A Manhattan Beach elementary school is taking steps to keep children safe.
Arthur Forman, principal of P.S. 195 at 131 Irwin Street, said the school closed one of its main entrances so all children would enter through a single set of doors monitored by school staffers.
In past years, the Irwin Street entrance and a back entrance on Jaffrey Street were both open for students at the start of the school day.
By closing the Jaffrey Street entrance, students – and the parents driving them to school – are kept in one location easily monitored by school safety agents.
The change was made “in the interest of safety,” Forman explained at a meeting of the Manhattan Beach Neighborhood Association (MBNA), which was held in the school’s auditorium.
“We decided that we needed one entrance and it’s worked out real smoothly,” he said.
“Smooth” is how Forman described the school year thus far.
That’s because P.S. 195, like all other public schools, narrowly avoided a massive budget cut. Not only was the funding restored, but P.S. 195 was awarded additional money.
“The budget came through very well,” Forman said. “We actually wound up better this year.”

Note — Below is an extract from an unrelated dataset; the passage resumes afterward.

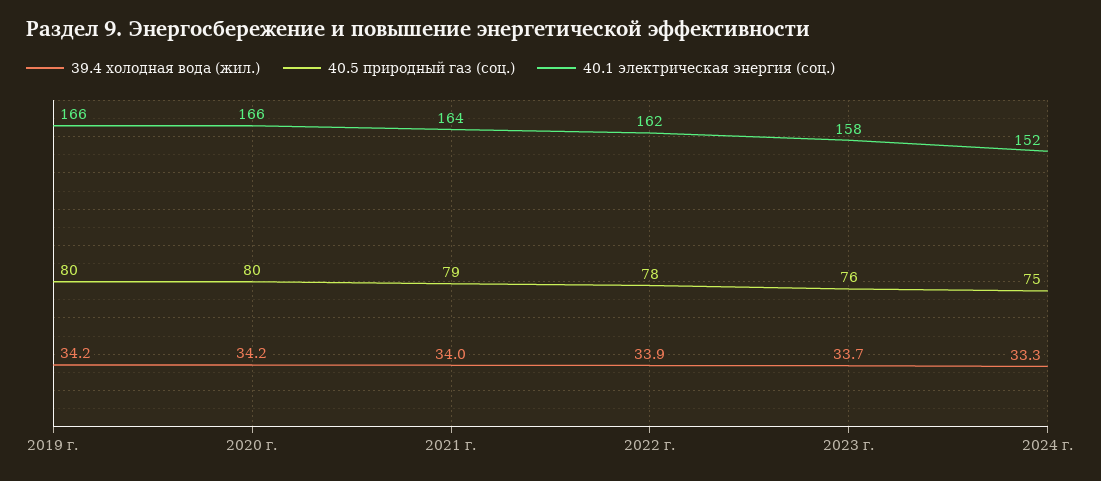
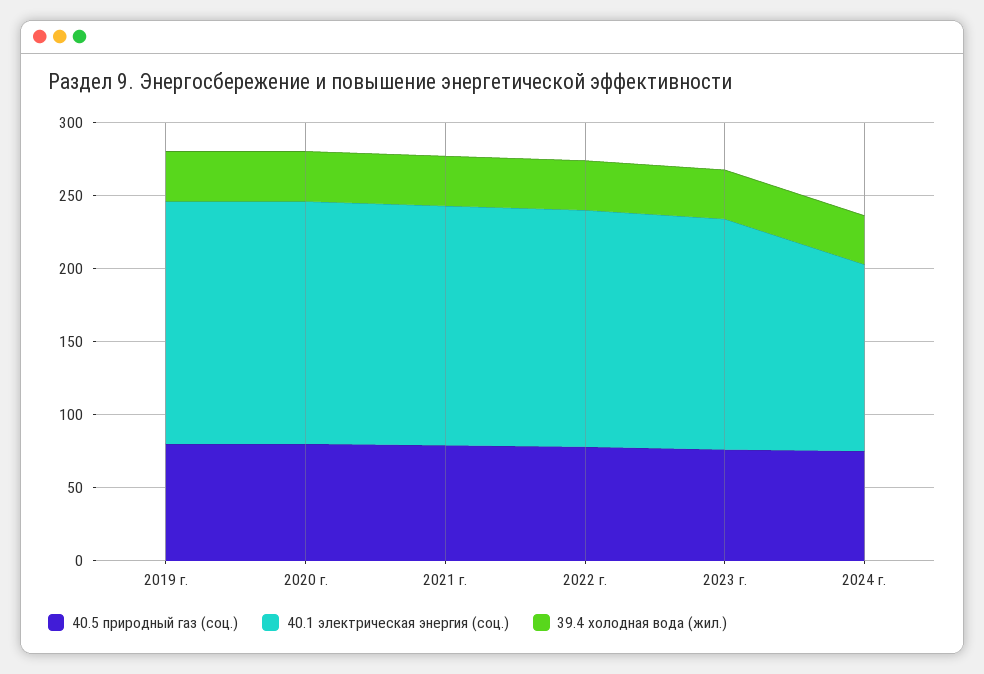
40.1 электрическая энергия (соц.), 2024 г.: 152 -> 130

The extra cash was used to hire two part-time staffers.
“We put it into the teaching staff,” Forman said.
That included hiring a band teacher, which is in keeping with the school’s push for more art and music classes.
“We’re going full blast into creative arts. Testing will be there also but our children are going to go full blast into that creative flair,” Forman said.
To enhance students’ exposure to the arts, the school will soon open a brand new library.
“We’re going to get together with the School Construction Authority” to discuss design plans, Forman explained.
City Councilmember Mike Nelson said the library would be “high tech” and look like a “country club.”
Forman has big ideas for the library. Because of the school’s close proximity to the ocean, Forman wants to create a beach theme.
He’s planning “reading sandboxes and reading coves.”
He even wants there to be a mini Starbucks serving hot cocoa to students enjoying their favorite books.
“If you’ve ever gone into the children’s book room at Barnes & Noble – that’s how we want it to be,” Forman said.